• **Activity**: Only lines containing the string "Клавдио" belong in the answer; find them in the records and copy them.

• **Data for this task**:
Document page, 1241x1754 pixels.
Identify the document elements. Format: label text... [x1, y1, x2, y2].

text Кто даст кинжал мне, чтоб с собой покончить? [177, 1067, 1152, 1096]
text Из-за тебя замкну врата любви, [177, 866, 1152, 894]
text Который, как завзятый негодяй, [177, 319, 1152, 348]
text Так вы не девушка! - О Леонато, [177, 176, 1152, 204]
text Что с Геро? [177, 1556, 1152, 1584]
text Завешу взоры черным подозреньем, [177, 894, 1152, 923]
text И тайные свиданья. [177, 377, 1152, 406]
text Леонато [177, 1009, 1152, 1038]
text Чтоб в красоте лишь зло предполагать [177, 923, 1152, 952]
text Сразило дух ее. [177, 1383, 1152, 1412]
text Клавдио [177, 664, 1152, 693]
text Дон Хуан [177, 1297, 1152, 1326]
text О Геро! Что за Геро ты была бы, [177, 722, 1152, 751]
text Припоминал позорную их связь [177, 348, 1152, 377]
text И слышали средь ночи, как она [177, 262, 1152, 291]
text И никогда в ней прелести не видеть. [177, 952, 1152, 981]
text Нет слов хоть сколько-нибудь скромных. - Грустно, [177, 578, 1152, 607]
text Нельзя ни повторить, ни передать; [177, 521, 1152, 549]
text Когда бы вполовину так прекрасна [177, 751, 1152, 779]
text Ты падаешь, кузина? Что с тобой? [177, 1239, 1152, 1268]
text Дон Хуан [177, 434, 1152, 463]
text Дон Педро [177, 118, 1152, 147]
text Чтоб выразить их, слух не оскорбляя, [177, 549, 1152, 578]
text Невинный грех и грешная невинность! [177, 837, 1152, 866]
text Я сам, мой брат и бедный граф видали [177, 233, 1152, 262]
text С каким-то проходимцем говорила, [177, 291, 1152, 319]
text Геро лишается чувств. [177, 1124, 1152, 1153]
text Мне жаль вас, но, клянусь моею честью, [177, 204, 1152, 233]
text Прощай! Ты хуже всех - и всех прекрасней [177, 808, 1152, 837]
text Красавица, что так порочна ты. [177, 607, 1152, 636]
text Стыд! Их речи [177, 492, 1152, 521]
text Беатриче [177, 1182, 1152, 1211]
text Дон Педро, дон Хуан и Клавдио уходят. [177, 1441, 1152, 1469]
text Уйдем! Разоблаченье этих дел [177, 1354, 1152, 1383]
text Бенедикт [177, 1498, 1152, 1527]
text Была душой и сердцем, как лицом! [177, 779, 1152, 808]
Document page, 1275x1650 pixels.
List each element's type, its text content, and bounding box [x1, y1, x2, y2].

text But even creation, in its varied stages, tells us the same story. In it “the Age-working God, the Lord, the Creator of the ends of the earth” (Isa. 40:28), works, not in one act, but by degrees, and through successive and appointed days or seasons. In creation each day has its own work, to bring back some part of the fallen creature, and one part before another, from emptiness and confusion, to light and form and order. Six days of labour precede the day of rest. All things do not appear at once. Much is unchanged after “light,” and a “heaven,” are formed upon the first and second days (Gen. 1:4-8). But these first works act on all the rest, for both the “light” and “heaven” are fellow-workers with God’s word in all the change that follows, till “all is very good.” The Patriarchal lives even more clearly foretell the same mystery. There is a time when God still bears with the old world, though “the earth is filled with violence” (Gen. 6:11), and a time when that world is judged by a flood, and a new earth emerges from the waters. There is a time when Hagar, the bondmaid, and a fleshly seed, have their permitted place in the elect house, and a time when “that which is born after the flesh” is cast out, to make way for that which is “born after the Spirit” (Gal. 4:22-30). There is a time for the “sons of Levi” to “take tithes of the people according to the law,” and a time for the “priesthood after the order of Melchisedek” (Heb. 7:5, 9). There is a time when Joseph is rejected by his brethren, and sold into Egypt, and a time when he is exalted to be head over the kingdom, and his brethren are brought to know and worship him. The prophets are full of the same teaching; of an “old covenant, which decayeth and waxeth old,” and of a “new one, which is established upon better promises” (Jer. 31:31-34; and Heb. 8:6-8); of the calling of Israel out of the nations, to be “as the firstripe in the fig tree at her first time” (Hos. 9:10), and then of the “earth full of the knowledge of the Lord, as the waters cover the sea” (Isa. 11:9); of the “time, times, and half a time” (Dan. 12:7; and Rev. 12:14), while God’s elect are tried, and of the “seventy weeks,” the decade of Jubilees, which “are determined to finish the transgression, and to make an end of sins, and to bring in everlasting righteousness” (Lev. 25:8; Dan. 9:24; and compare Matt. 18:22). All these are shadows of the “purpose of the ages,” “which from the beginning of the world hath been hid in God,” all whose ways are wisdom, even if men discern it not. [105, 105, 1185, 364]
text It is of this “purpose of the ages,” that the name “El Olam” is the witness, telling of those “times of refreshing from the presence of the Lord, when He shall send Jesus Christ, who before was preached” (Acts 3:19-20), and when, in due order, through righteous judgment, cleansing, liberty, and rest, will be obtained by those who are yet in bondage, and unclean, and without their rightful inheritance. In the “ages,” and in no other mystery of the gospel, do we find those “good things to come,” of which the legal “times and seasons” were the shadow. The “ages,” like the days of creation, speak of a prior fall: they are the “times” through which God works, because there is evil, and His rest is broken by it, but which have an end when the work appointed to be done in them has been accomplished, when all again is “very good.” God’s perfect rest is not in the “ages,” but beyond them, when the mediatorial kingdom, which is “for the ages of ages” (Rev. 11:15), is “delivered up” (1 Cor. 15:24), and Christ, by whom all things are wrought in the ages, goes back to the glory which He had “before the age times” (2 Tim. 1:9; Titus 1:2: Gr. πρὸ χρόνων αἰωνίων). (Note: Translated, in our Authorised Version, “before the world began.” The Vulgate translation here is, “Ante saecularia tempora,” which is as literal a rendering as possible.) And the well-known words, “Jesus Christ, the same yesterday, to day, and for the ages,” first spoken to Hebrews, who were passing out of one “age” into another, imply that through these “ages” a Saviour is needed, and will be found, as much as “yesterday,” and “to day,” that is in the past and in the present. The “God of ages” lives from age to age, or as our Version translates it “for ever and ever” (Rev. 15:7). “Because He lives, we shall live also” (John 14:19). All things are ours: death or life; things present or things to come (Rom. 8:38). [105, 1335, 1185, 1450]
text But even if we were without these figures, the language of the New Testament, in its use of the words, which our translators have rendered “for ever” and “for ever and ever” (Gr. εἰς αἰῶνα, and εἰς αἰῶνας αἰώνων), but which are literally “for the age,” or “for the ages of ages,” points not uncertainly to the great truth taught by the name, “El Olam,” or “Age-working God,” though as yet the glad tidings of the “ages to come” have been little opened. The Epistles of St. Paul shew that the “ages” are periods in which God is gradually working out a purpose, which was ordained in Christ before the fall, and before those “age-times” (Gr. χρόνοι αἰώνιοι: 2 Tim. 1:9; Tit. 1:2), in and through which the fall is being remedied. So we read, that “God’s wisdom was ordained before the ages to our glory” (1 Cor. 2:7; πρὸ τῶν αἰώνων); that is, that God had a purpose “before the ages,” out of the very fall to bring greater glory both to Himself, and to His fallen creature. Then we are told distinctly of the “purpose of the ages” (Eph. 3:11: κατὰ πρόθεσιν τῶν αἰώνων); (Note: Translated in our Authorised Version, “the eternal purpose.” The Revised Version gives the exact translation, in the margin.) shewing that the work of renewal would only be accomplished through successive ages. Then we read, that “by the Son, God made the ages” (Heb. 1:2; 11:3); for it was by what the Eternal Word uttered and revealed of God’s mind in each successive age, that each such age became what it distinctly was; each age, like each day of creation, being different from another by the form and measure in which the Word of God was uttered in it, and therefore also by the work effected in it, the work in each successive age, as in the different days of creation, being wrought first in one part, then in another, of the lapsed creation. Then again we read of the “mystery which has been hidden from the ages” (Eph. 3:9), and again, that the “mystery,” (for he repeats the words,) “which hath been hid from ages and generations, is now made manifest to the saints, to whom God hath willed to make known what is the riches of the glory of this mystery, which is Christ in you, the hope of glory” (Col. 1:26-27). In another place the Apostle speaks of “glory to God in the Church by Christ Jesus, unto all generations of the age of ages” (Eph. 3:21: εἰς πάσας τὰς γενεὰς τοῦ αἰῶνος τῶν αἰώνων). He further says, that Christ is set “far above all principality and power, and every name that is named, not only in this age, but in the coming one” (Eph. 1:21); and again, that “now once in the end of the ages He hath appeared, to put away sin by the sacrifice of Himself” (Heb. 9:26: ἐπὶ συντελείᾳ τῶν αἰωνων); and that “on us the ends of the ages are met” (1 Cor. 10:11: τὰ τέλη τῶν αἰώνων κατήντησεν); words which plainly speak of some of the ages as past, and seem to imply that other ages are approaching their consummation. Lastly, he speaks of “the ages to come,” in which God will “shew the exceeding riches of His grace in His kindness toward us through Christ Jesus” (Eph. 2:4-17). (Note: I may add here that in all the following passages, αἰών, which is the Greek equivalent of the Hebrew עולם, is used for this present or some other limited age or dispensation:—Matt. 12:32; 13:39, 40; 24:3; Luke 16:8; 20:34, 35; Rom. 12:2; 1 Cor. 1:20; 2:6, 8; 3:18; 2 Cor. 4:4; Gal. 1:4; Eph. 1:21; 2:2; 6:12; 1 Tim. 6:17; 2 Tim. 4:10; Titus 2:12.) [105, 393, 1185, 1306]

• **Task result**:
text Клавдио [177, 664, 1152, 693]
text Дон Педро, дон Хуан и Клавдио уходят. [177, 1441, 1152, 1469]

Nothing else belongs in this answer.